Yesterday and then again today, faculty received fairly strident emails stating that *we* are not to allow students to attend class if they are not 'cleared' and that it is our duty to 'remove' them from class.

I feel pretty strongly that it not only is not my job to enforce admin/finance dept rules but that it is probably unethical for me to single out students and take time away from my class to 'remove' them. If admin wants to send someone to stand at the door and do so, fine.

Your thoughts? Know of any precedents I can explore? Any good citations?

Thanks!
 
I have seen this at almost every university at which I've been a faculty member, and while I know it can be a nuisance for a minute or two, keep in mind that your job is at stake. My guess is that you manage to "waste" more than a minute or two on other announcements to the class. If students manage to take advantage of the education without paying the tuition, the university loses out and you lose your job. Asking them to hire security to handle it is a little absurd.

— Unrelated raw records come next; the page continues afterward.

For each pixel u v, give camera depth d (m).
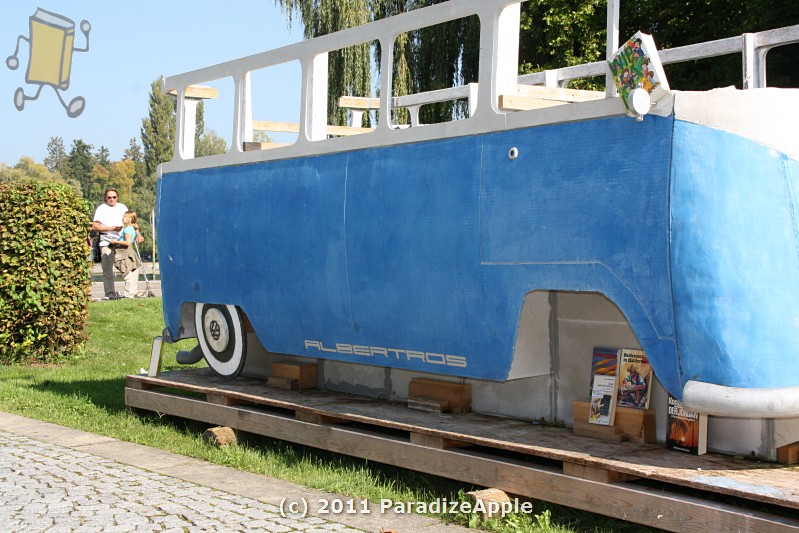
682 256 4.61
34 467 6.42
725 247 4.54
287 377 7.72
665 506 4.45
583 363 5.71
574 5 19.44
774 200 4.56
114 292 17.66
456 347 5.84
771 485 4.29
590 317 5.66
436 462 5.64
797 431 4.72
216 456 6.77
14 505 5.39
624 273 4.86
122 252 17.64
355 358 6.65
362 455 6.15
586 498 4.81
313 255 6.85
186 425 8.20
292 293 7.08
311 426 6.55
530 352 5.70
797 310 4.55
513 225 5.42
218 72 7.92
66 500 5.51
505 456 5.84
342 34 6.66
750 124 4.60
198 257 8.10
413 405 6.54
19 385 10.20
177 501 5.51
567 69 7.36
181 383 8.08
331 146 6.74
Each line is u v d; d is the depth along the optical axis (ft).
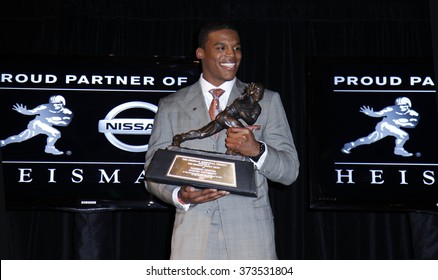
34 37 11.84
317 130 11.05
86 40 11.91
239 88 7.32
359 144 11.02
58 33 11.89
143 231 11.82
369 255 11.76
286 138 7.11
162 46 11.95
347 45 11.98
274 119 7.15
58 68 11.17
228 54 7.06
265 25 11.98
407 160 11.00
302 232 11.67
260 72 11.91
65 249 11.61
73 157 11.00
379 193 10.91
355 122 11.08
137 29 11.94
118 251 11.66
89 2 11.95
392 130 11.05
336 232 11.82
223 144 6.97
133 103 11.18
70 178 10.94
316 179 10.93
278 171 6.68
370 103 11.13
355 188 10.92
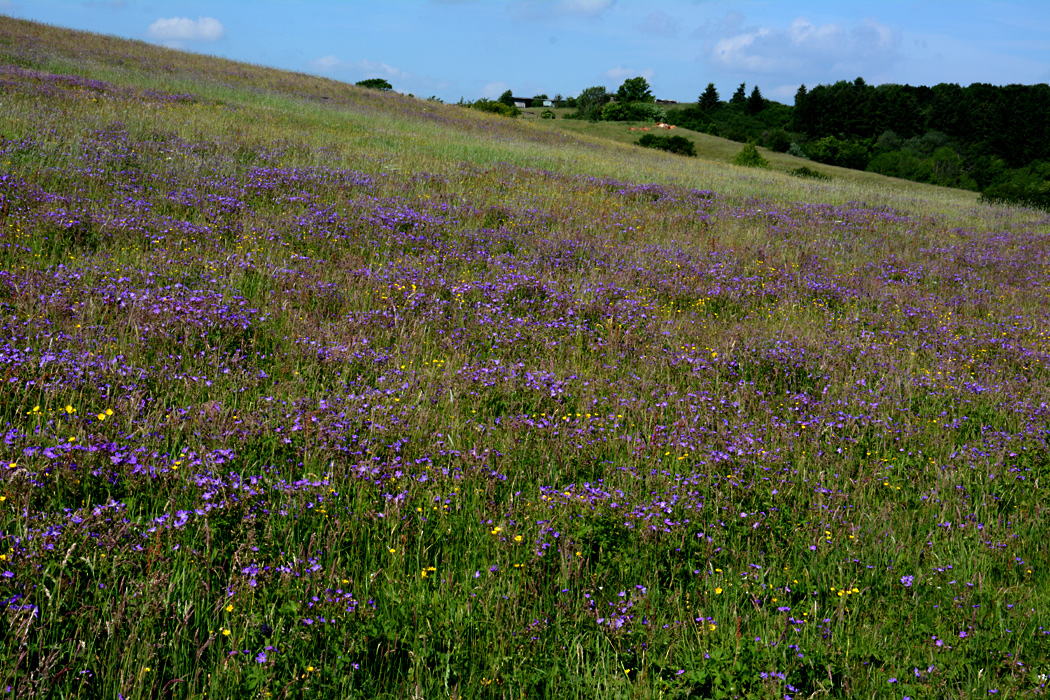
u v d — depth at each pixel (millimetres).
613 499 4918
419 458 5230
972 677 3664
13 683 2883
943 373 8664
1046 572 4699
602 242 13953
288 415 5496
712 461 5668
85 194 11430
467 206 15250
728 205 21250
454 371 7062
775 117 128875
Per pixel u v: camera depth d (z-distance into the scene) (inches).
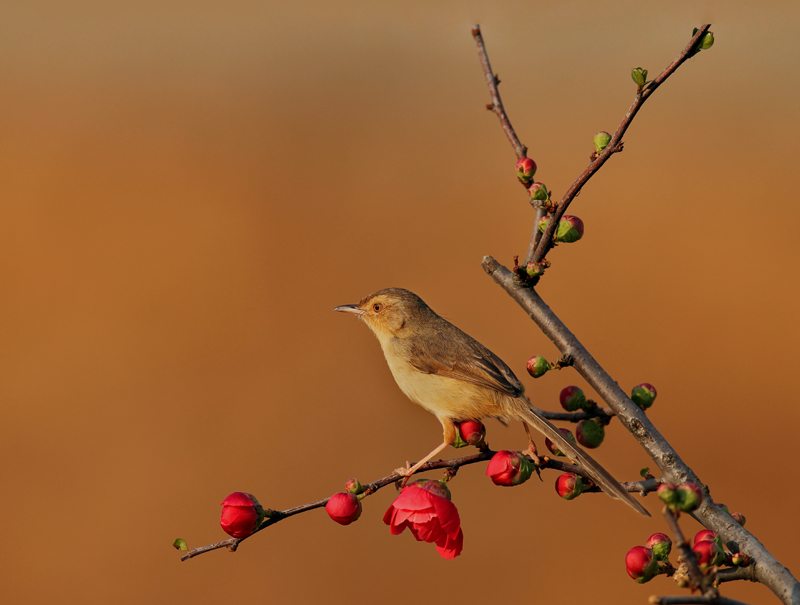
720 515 234.7
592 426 264.5
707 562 210.8
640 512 238.2
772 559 217.3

Rather than singling out individual students, or doing this repeatedly, what I've generally done is to read the roll, which I do anyway at the beginning of the semester, to ensure that I know who is in the class. I then say, "If your name was not on the list that I just read, you need to get this straightened out with the bursar's office TODAY. On Wednesday (or whenever the next class is), please bring me evidence that this has been resolved, or you will not get a grade for this course." I've never had a problem. In fact, I usually have several students whose names WERE on the list aproach me after class, "Just to make sure."
 
Okay so you're too lazy to nicely tell a student that he needs to leave because he did not pay for the class. So in turn you want to have the school hire someone to do that for you, thus increasing tuition rates and thus increasing the number of students that can't pay their full tuition bill.
 
Okay so you're too lazy to nicely tell a student that he needs to leave because he did not pay for the class. So in turn you want to have the school hire someone to do that for you, thus increasing tuition rates and thus increasing the number of students that can't pay their full tuition bill.